Today marks the end of Lent season of fasting, prayer and giving up things; and it is the beginning of Easter season that lasts for fifty days until Pentecost. If Lent is a time to give things up; Easter ought to be a time to take things up. If Lent is a season to let go of old habits, sins and attitudes, what are the new and wholesome things we should pick up for Easter season? Now, how would that look like?

Perhaps it could mean simple things like signing up for a new project that gets our hands
dirty conserving the environment. Or maybe, getting involved in caring for the poor and
the sick around us? Ever thought of spending some time and energy on a worthy social
cause that promotes fairness and peace in our country?

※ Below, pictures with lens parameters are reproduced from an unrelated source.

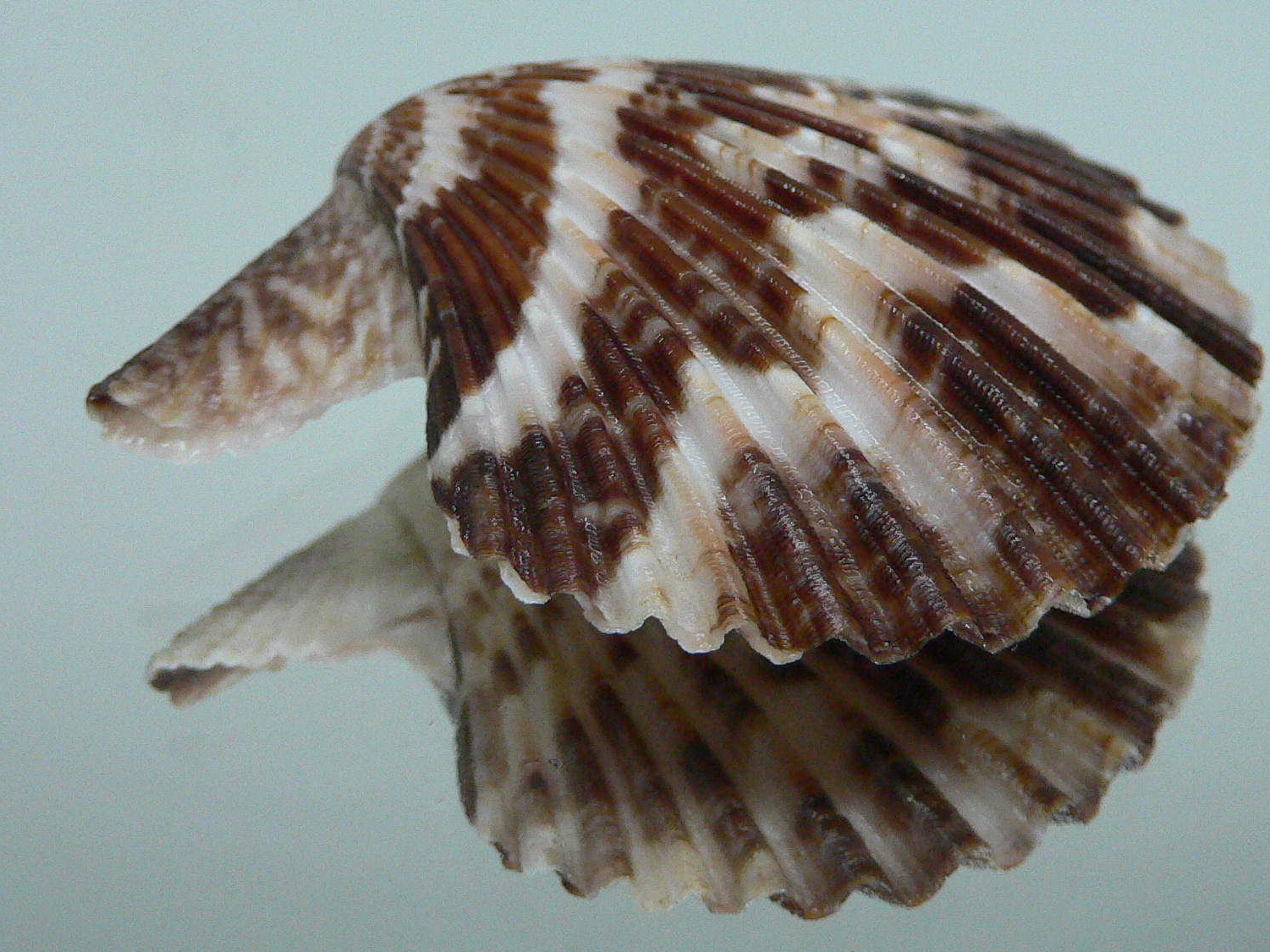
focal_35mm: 47
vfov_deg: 30.8
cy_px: 402
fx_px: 1724
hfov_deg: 40.4
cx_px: 712
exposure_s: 1/50
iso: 200
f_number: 2.8
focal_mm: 4.6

Surely the surprising reality of Easter Sunday ought to empower us to be witnesses of
Christ’s death and resurrection the way it did for the early disciples.

Resurrection power is lived out in down-to-earth realities, grounded in the real world where we do business, as we cook in the kitchen, when we play with our children, study in schools, draw a painting, love and be loved, infusing everyday life with fresh spirituality and power.

Perhaps Easter should be a season of celebrating the newness of life, the goodness of creation and the hope of future glory in Christ.